## DIRECTIONS
Please find every line in the entries below that contains the string "Макароны", and copy it.

## SUPPLIED DATA
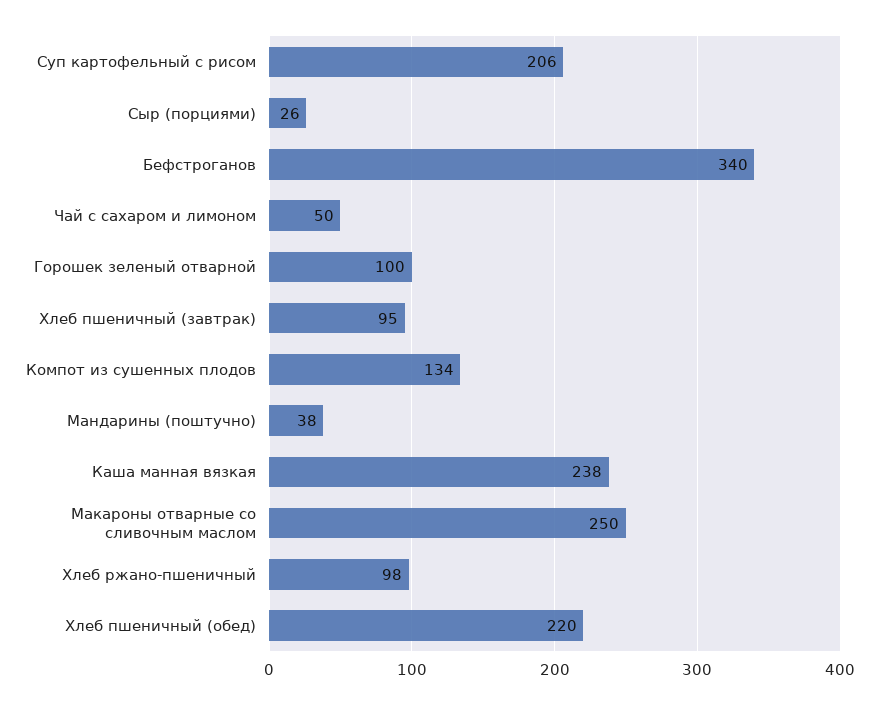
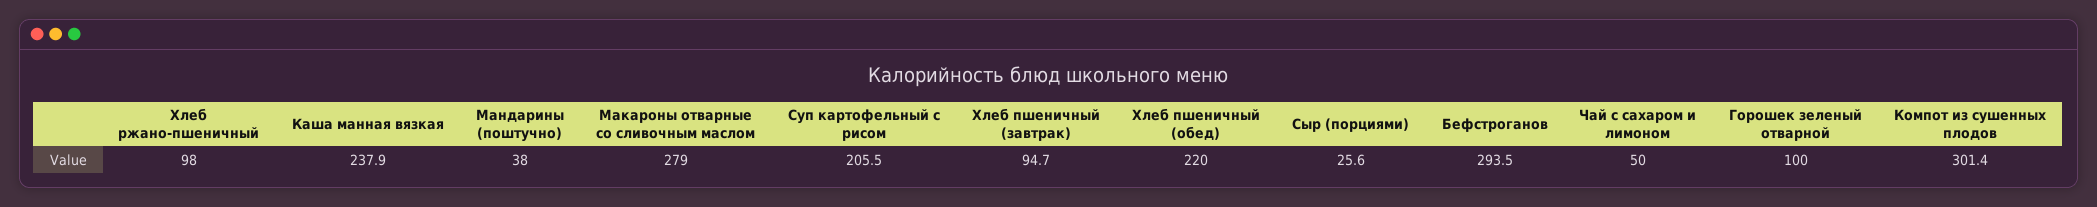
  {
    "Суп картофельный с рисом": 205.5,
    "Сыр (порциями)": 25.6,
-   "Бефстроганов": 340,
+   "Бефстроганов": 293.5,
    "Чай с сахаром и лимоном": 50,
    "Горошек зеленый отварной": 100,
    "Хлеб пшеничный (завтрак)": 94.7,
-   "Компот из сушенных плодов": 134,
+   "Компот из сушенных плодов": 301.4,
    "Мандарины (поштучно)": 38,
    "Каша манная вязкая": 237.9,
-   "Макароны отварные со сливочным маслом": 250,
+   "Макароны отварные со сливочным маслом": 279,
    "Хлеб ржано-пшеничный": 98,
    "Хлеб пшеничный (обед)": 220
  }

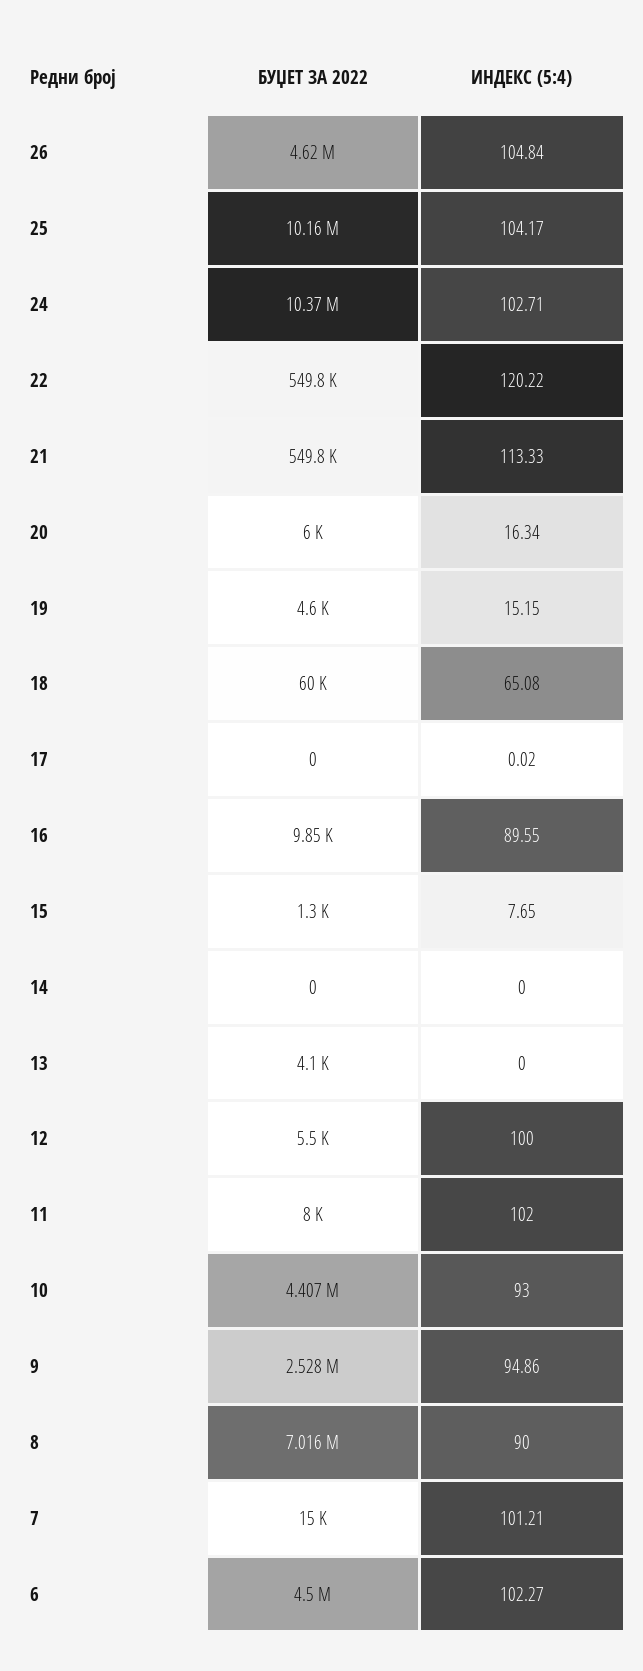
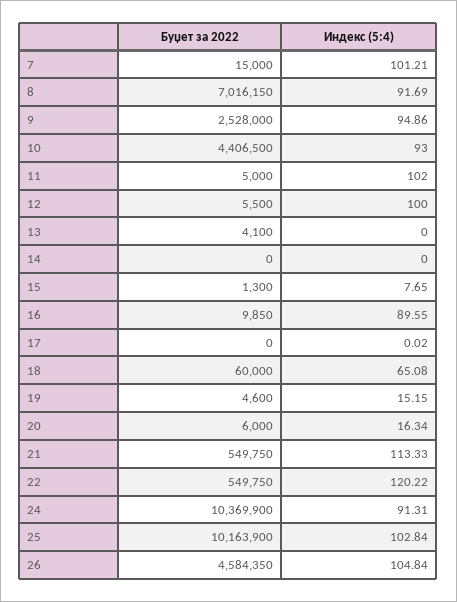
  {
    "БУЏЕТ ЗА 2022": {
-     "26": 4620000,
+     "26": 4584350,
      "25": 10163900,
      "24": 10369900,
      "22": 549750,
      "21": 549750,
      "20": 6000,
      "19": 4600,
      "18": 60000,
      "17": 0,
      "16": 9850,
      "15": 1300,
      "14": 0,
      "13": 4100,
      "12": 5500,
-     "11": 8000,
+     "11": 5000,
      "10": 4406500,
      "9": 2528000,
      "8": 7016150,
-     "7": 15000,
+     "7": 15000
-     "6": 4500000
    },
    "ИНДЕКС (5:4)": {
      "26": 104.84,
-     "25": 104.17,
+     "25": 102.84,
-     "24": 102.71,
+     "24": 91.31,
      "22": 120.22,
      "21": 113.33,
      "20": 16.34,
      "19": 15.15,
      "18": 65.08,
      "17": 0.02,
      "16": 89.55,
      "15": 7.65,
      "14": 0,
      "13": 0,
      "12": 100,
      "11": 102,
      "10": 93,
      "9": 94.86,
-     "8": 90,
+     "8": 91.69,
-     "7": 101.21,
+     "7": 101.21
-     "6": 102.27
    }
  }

## ANSWER SECTION
-   "Макароны отварные со сливочным маслом": 250,
+   "Макароны отварные со сливочным маслом": 279,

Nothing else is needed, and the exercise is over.